人を方向づけるうえで最強の手段【経営のヒント 823】
成果中心の精神を高く維持するには、配置、昇給、昇進、降格、解雇などの人事に関わる決定が、人を方向づけるうえで最強の手段であることを認識しなければならない。
『経営の真髄』<下>p.81
「あの人が昇進するんだ」。人事には強力なメッセージが含まれていることを理解しておかなければなりません。
それゆえドラッカーは、真摯さを欠く者を役員やマネジャー職に就けてはならないといいます。なぜなら「この組織は真摯さを欠く者でもマネジャー」に昇格できるのだという強いメッセージを発するからです。
また「常に平凡な成果あるいは貧弱な成果しかあげられない者は、本人のためにも異動させるべきである」といいます。高い成果の基準を設定することが、成果中心の精神の支柱だからです。

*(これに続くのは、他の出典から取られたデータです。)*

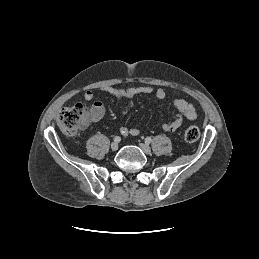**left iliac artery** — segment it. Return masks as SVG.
Masks as SVG:
<instances>
[{"label":"left iliac artery","instance_id":"left-iliac-artery-1","mask_svg":"<svg viewBox=\"0 0 259 259\" xmlns=\"http://www.w3.org/2000/svg\"><path fill=\"white\" fill-rule=\"evenodd\" d=\"M151 141H152V139H151L150 137H147V138L145 139V142L148 143V144L151 143Z\"/></svg>","mask_w":259,"mask_h":259}]
</instances>
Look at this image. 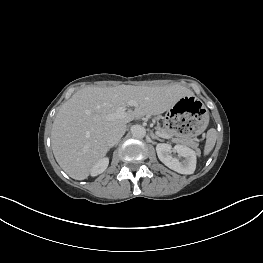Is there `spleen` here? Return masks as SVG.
Returning <instances> with one entry per match:
<instances>
[{"label": "spleen", "instance_id": "obj_1", "mask_svg": "<svg viewBox=\"0 0 263 263\" xmlns=\"http://www.w3.org/2000/svg\"><path fill=\"white\" fill-rule=\"evenodd\" d=\"M215 143H216V130L210 129L207 132V140L204 147V155H208L211 152V150L215 146Z\"/></svg>", "mask_w": 263, "mask_h": 263}]
</instances>
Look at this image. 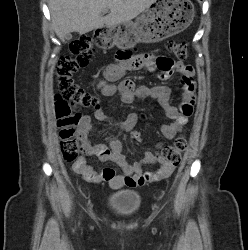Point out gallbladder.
I'll use <instances>...</instances> for the list:
<instances>
[{
	"mask_svg": "<svg viewBox=\"0 0 248 250\" xmlns=\"http://www.w3.org/2000/svg\"><path fill=\"white\" fill-rule=\"evenodd\" d=\"M71 38H72L71 33H69V34H67V35L65 36V39H66V40H70Z\"/></svg>",
	"mask_w": 248,
	"mask_h": 250,
	"instance_id": "obj_1",
	"label": "gallbladder"
}]
</instances>
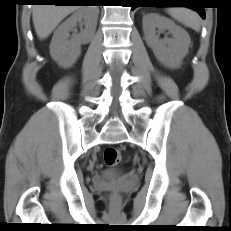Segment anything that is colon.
Returning <instances> with one entry per match:
<instances>
[{"mask_svg":"<svg viewBox=\"0 0 231 231\" xmlns=\"http://www.w3.org/2000/svg\"><path fill=\"white\" fill-rule=\"evenodd\" d=\"M103 157L108 166H119L122 162V153L115 147H107L104 150Z\"/></svg>","mask_w":231,"mask_h":231,"instance_id":"colon-1","label":"colon"}]
</instances>
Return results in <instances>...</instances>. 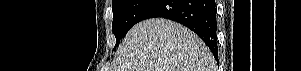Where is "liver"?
<instances>
[{
    "instance_id": "1",
    "label": "liver",
    "mask_w": 301,
    "mask_h": 71,
    "mask_svg": "<svg viewBox=\"0 0 301 71\" xmlns=\"http://www.w3.org/2000/svg\"><path fill=\"white\" fill-rule=\"evenodd\" d=\"M114 61L111 71H216L212 53L196 34L162 18L133 26Z\"/></svg>"
}]
</instances>
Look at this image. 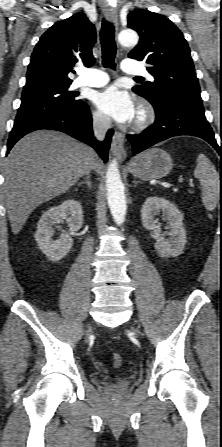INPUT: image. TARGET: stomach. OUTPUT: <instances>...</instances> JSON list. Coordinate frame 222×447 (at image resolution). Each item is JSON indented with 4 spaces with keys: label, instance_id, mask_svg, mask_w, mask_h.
<instances>
[{
    "label": "stomach",
    "instance_id": "1",
    "mask_svg": "<svg viewBox=\"0 0 222 447\" xmlns=\"http://www.w3.org/2000/svg\"><path fill=\"white\" fill-rule=\"evenodd\" d=\"M169 153L159 148L149 149L138 155L130 164V172L141 180L161 179L172 170Z\"/></svg>",
    "mask_w": 222,
    "mask_h": 447
}]
</instances>
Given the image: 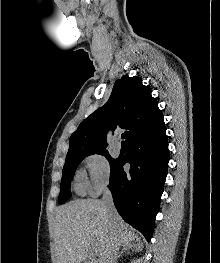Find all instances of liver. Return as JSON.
Returning <instances> with one entry per match:
<instances>
[{
	"mask_svg": "<svg viewBox=\"0 0 220 263\" xmlns=\"http://www.w3.org/2000/svg\"><path fill=\"white\" fill-rule=\"evenodd\" d=\"M138 239L118 213L110 219L101 200H74L59 207L54 222L55 263H82L97 244L95 263H108L117 243L131 244Z\"/></svg>",
	"mask_w": 220,
	"mask_h": 263,
	"instance_id": "liver-1",
	"label": "liver"
}]
</instances>
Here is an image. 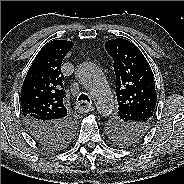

異動させないということは「この組織は平凡な成果を出していれば十分だ」というメッセージを発しているに等しいからです。
また異動の結果、期待する成果をあげられない場合は、人事異動の誤りの可能性を認めることです。見誤り、誤った意思決定をしたかもしれないということです。
このように人事が発するメッセージは強力です。長期に渡り考え、慎重に意思決定することが求められます。